Tongue in cheek, Neeru Srivastava added: “I have a son, but sometimes I feel it would have been better had I had a daughter.”
A day later, Pandey reflected on her abusive and confusing upbringing.
Through tears, she said: “I am now able to talk with my daughter openly about everything, which mothers were not able to in my generation.”
Her daughter has been guided on the changes her body will undergo during puberty, including periods, something Pandey had to learn about on her own. “Things I could not imagine discussing are now the new norm.”
With the exception of a young newlywed, none of the knitters has gotten pregnant since taking control of their bodies through the use of contraception and rates of domestic violence have been quelled.
“Now that I feel empowered and confident, I help others in my community and village as much as I can. I advise and guide, and they do listen,” Gudiya Khan said. “They go back and continue to help other women. There has been a chain reaction.”
Pandey estimates that half of the women in her village, who are not part of the knitting circle, have become more outspoken and confident as a result of her example. “They think about the future and they think about the bigger picture – about saving more and doing something for themselves.”
The knitters have been able to send their children to school, extend and improve their homes and buy furniture and jewellery.
Each woman also contributes 200 rupees ($2.80) a month to a collective saving scheme. “If anyone is ever in need, they will loan out the money to that person on minimal interest rates,” said Gudiya Khan.
Suhela recognises that there have been backlashes in India against women who become financially independent and outspoken.
“It is not a simple issue. Despite progressive legislation and despite awareness for gender equality there is still a lot to be done,” she said.

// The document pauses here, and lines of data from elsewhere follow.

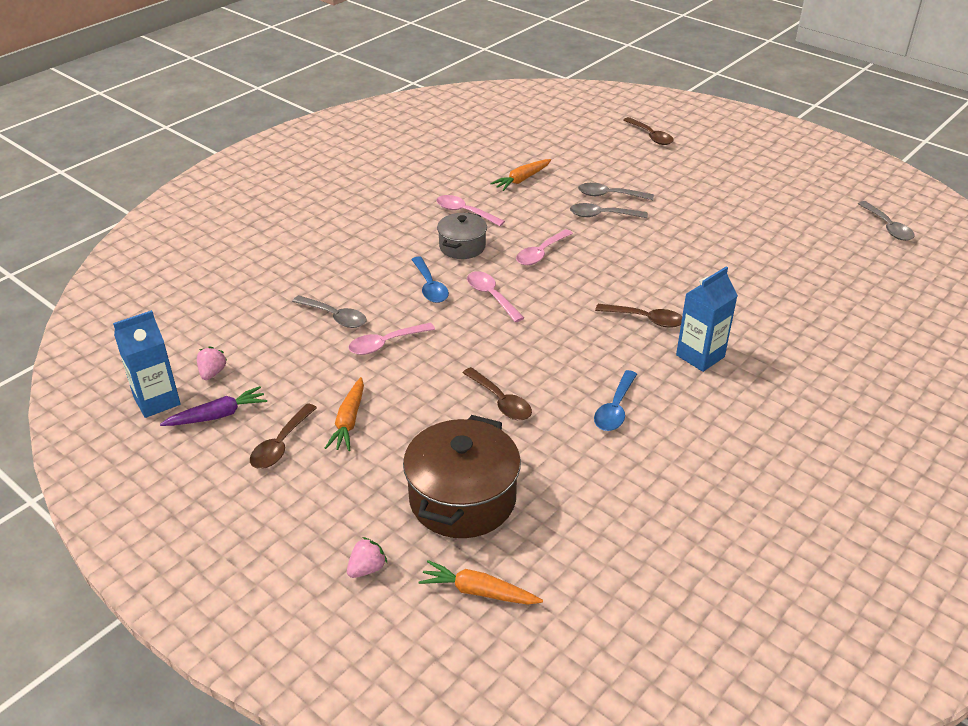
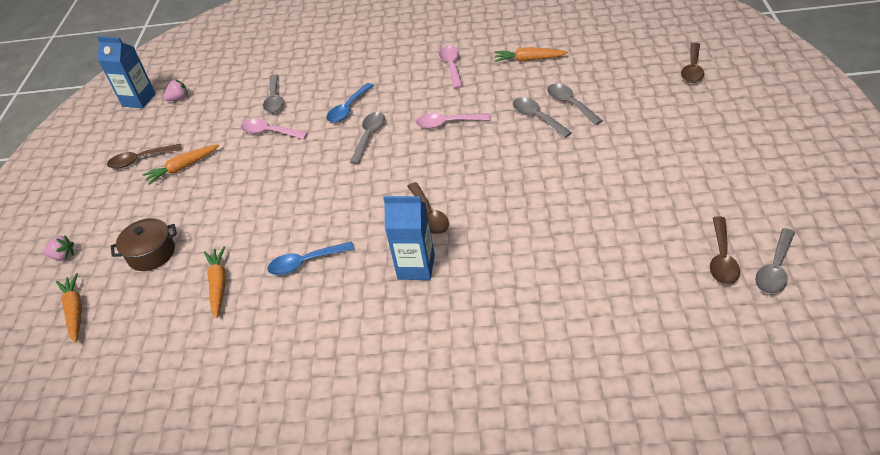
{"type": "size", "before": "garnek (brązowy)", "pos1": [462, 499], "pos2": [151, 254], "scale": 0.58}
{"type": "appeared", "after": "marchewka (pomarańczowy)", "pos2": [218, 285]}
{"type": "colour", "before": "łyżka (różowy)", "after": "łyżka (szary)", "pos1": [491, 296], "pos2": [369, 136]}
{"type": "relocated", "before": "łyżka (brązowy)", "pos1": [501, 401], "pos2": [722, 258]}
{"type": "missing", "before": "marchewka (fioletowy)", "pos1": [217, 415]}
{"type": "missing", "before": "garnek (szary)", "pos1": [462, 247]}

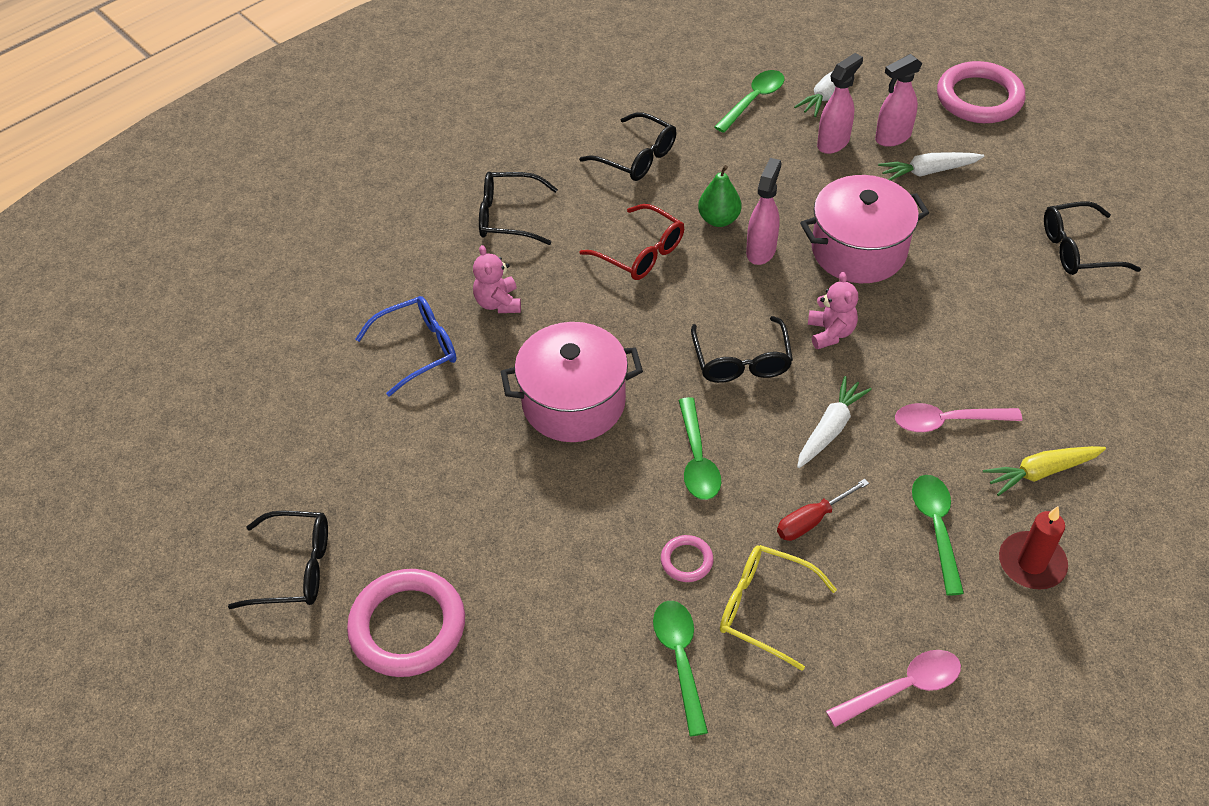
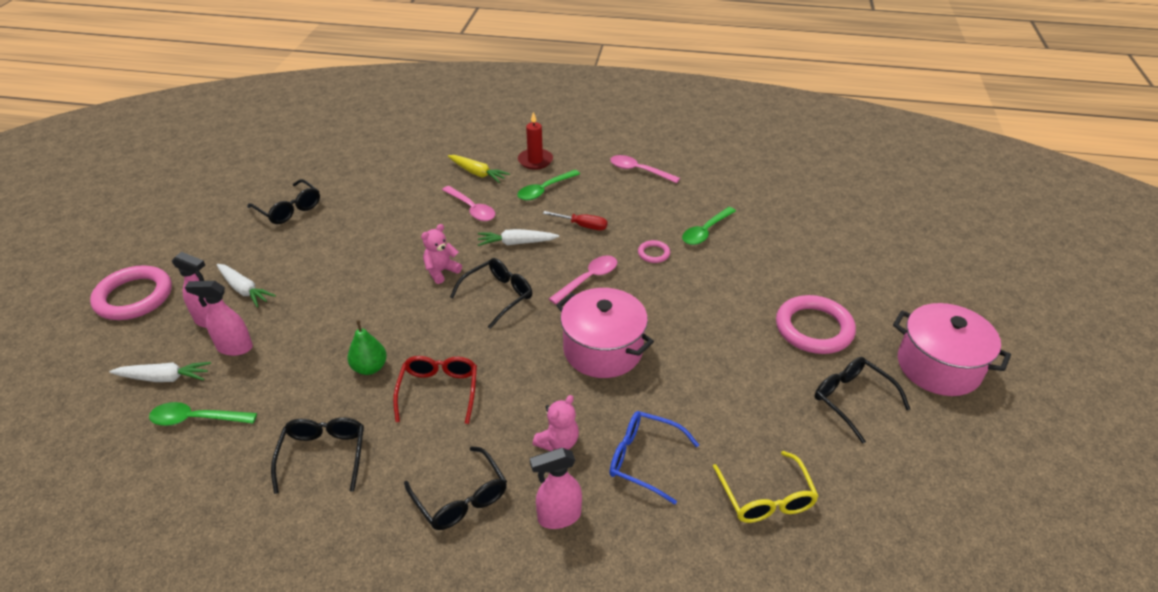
{"type": "relocated", "before": "spryskiwacz (różowy)", "pos1": [761, 250], "pos2": [558, 517]}
{"type": "colour", "before": "łyżka (zielony)", "after": "łyżka (różowy)", "pos1": [697, 459], "pos2": [588, 279]}
{"type": "relocated", "before": "okulary (żółty)", "pos1": [764, 608], "pos2": [766, 498]}
{"type": "relocated", "before": "garnek (różowy)", "pos1": [858, 250], "pos2": [938, 366]}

The knitting circle has been spared from criticism or threats. Instead, women from the villages are embracing their newfound voices.
The greatest challenges came in the first few weeks of the circle forming.
Hindu women wouldn’t sit next to a Muslim, while those on their period were banished and higher castes refused tea made by lower castes. Srikanth made it clear that all women are equal. Today, there is a sense of an unbreakable sisterhood.
Gudiya Khan, the only Muslim in the knitting circle, said: “The life of a Hindu or a Muslim woman is the same because when you cry the tears are the same, the difficulties are the same. So, the life of a woman, no matter what religion, is the same.”
With more women expressing interest in the group, Srikanth plans to initiate 16 more individuals into the circle in 2019, recruited in sets of eight to ease the training period – all to be taught and overseen by the established members.
Srikanth said she had never intended to empower anyone or cause an uprising, she simply wanted to lead great knitters.
“We are equals. There is no ‘she versus us’,” says Srikanth, who has gone from being called “madam” to “didi”, or big sister.